--- Text section ---
▬▬▬▬▬▬

Integer. Integer numbers like 42,
0, -7.
Bool. true or false
(lowercase). In arithmetic contexts, false is promoted to
zero and true to one, permitting expressions such as
true + true, 3 * false, and
sum(mask) to count true entries. Conditional and logical
constructs (ifelse, land, lor,
lnot, lxor) strictly require boolean
arguments; zero and one are not implicitly converted to booleans.
Complex. A complex number. Constructed via
complex(re, im) or via arithmetic with the imaginary unit
im:
z1 = complex(3.0, 2.0)
z2 = 3.0 + 2.0 * im # equivalent
phase = cis(3 * pi / 4) # unit-modulus complex from angleWhen a real and a complex value meet in arithmetic, the real is promoted to complex with zero imaginary part.
Scalar value categories and sets. FlatPPL
distinguishes boolean, integer, real, and complex scalar values
operationally. In particular, conditionals and logical operators require
boolean values. However, the predefined value sets satisfy the canonical
inclusions booleans ⊂
integers ⊂
reals, and there is a canonical embedding of
reals into complexes. Arithmetic may use these
canonical embeddings implicitly where specified by the language.

▬▬▬▬▬▬

--- Data excerpts ---

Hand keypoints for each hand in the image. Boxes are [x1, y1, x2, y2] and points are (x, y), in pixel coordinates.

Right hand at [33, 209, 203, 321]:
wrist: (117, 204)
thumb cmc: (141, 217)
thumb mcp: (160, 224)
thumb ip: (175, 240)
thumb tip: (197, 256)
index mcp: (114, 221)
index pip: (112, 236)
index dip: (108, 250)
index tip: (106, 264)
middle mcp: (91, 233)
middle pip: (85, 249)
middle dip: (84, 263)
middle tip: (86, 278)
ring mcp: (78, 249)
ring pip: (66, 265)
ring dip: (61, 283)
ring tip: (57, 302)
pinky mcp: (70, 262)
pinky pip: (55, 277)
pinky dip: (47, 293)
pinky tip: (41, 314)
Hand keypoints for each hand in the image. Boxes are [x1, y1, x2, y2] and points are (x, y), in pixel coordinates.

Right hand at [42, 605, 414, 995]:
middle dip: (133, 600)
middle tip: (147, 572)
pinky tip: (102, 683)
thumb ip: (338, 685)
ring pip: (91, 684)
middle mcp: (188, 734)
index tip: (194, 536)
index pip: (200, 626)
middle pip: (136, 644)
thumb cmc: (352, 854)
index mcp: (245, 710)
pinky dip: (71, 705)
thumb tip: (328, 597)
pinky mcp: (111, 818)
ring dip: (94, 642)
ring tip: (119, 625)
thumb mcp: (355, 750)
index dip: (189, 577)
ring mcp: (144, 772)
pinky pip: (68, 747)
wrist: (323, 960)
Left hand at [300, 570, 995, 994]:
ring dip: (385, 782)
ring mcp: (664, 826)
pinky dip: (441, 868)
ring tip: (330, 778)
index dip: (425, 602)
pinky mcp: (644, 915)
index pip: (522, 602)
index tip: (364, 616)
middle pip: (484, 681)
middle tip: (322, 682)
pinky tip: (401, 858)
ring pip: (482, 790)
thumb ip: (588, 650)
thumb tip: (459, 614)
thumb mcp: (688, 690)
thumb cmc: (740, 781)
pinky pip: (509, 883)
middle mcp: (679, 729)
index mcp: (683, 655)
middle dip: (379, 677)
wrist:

▬▬▬▬▬▬

--- Tasks to carry out ---
[1] Turn the paragraph of the FlatPPL types text that starts "Scalar value categories and sets" into a short bulleted list that keeps its main facts.
[2] According to the FlatPPL types text, what value does false become when it is promoted in an arithmetic context?
[3] Pick up the FlatPPL types text after its last sentence and write the next few lines.
The material has no connection to the FlatPPL types text.

--- Solved problems ---
[1]
- FlatPPL treats boolean, integer, real, and complex scalar values as operationally distinct.
- Conditionals and logical operators require boolean values.
- The predefined value sets follow the canonical inclusions booleans ⊂ integers ⊂ reals.
- Reals have a canonical embedding into complexes.
- Arithmetic may use these embeddings implicitly where the language specifies.

[2] Zero.

[3]
3.2 Predefined constants #
| Name | Type | Description |
|---|---|---|
true, false |
Bool | Boolean constants |
inf |
Real | Positive infinity (+∞). Used in
interval, extlinspace,
truncate |
pi |
Real | The mathematical constant π ≈ 3.14159… |
im |
Complex | The imaginary unit i
(i2 = −1).
Equivalent to complex(0.0, 1.0) |
reals |
Set | The real numbers, with ±∞ admitted
(see note below). Default support for Lebesgue |
posreals |
Set | The positive reals including +∞: (0, +∞] |
nonnegreals |
Set | The non-negative reals including +∞: [0, +∞] |
unitinterval |
Set | The unit interval [0, 1] |
posintegers |
Set | The positive integers {1, 2, 3, …} |
nonnegintegers |
Set | The non-negative integers {0, 1, 2, …} |
integers |
Set | The set of all integers (ℤ).
Default support for Counting |
booleans |
Set | The set {false, true} |
complexes |
Set | The set of all complex numbers (ℂ) |
anything |
Set | Generic placeholder set for untyped interfaces (see sets) |
Note on infinities. posreals,
nonnegreals, and reals admit inf
(and, for reals, -inf) as legal values.
Strictly speaking, these are subsets of the extended reals $\overline{\mathbb{R}} = \mathbb{R} \cup \{-\infty,
+\infty\}$, not of ℝ. This is a
deliberate choice for compatibility with common numerical and
statistical libraries. When FlatPPL refers to
Lebesgue(support = reals), the reference measure is the
ordinary Lebesgue measure on the finite-real part; the points ±∞ carry zero Lebesgue mass. Arithmetic on
infinities follows IEEE 754 conventions.
The selector all and the hole token _ are
syntactic elements, not value constants; they are documented in calling conventions and anonymous
functions.
3.3 Arrays #
Arrays are fixed-size, ordered, n-dimensional collections of scalar values (real, integer, boolean and complex values) or arrays.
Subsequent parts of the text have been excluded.